Triple-S Management Corporation, a Puerto Rico-based insurance holding company affiliated with Blue Cross and Blue Shield, has agreed to complete a Health Insurance Portability and Accountability Act (HIPAA) compliance corrective action program and pay a $3.5 million fine for HIPAA violations dating back to 2010.
Reports say that the fine is the second largest one paid to the U.S. Department of Health and Human Services’ (HHS) Office for Civil Rights (OCR) for a failure to protect patient information. It’s second only to when the New York and Presbyterian Hospital (NYP) and Columbia University (CU), which participate in a joint arrangement in which CU faculty members serve as attending physicians at NYP, paid out $4.8 million to OCR last year for failing to secure thousands of patients’ electronic protected health information (ePHI) held on their network, resulting in ePHI being accessible on Internet search engines.
On several occasions over the last few years, Triple-S let PHI, including names, address and health insurance claim numbers be leaked, and printed on the outside of pamphlets mailed to beneficiaries. The violations started in 2010, however, when two former Triple-S workforce members employed by a competitor improperly accessed restricted areas of Triple-S’s database. As a result, the ePHI accessed in the database included members’ names, contract numbers, home addresses, diagnostic codes and treatment codes, according to the resolution agreement.

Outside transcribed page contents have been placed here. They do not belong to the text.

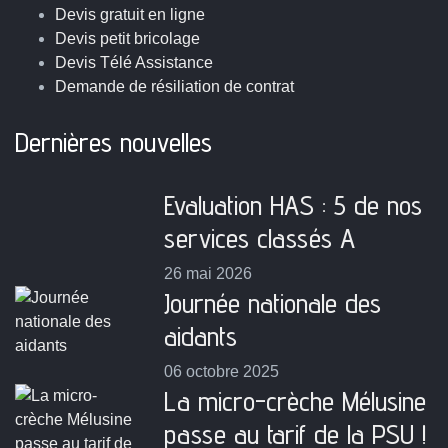
Devis gratuit en ligne
Devis petit bricolage
Devis Télé Assistance
Demande de résiliation de contrat
Dernières nouvelles
Evaluation HAS : 5 de nos
services classés A
26 mai 2026
Journée nationale des
aidants
06 octobre 2025
La micro-crèche Mélusine
passe au tarif de la PSU !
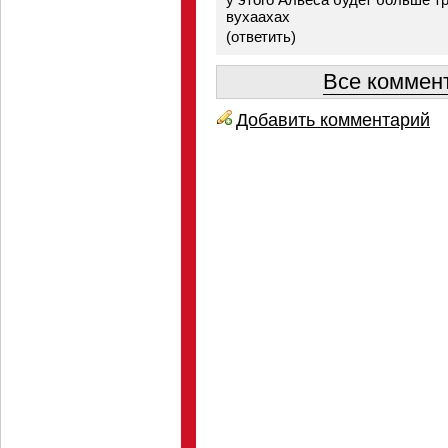
вухаахах
(
ответить
)
Все коммент
Добавить комментарий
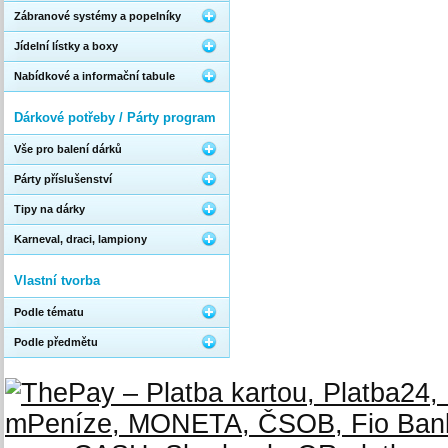
Zábranové systémy a popelníky
Jídelní lístky a boxy
Nabídkové a informační tabule
Dárkové potřeby / Párty program
Vše pro balení dárků
Párty příslušenství
Tipy na dárky
Karneval, draci, lampiony
Vlastní tvorba
Podle tématu
Podle předmětu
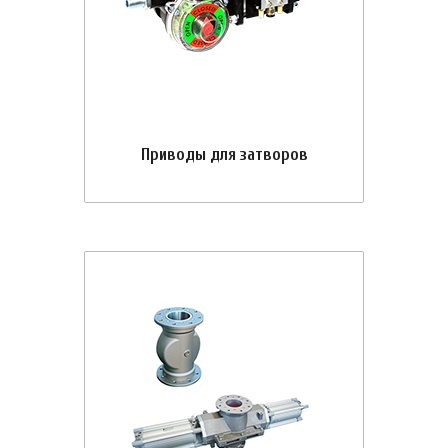
Приводы для затворов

After receiving multiple breach notifications from Triple-S involving unsecured protected health information, OCR initiated investigations to ascertain the entities’ compliance with HIPAA rules. OCR’s investigations indicated widespread non-compliance throughout the various subsidiaries of Triple-S, including:
- Failure to implement appropriate administrative, physical, and technical safeguards to protect the privacy of its beneficiaries’ PHI
- Impermissible disclosure of its beneficiaries’ PHI to an outside vendor with which it did not have an appropriate business associate agreement
- Use or disclosure of more PHI than was necessary to carry out mailings
- Failure to conduct an accurate and thorough risk analysis that incorporates all IT equipment, applications, and data systems utilizing ePHI
- Failure to implement security measures sufficient to reduce the risks and vulnerabilities to its ePHI to a reasonable and appropriate level
“OCR remains committed to strong enforcement of the HIPAA rules,” OCR Director Jocelyn Samuels, said in a press release statement. “This case sends an important message for HIPAA covered entities not only about compliance with the requirements of the security rule, including risk analysis, but compliance with the requirements of the privacy rule, including those addressing business associate agreements and the minimum necessary use of protected health information.”
The settlement requires Triple-S to establish a comprehensive compliance program designed to protect the security, confidentiality, and integrity of the personal information it collects from its beneficiaries. Triple-S, with the help of OCR through its technical assistance, had already begun to take extensive corrective action, HHS said.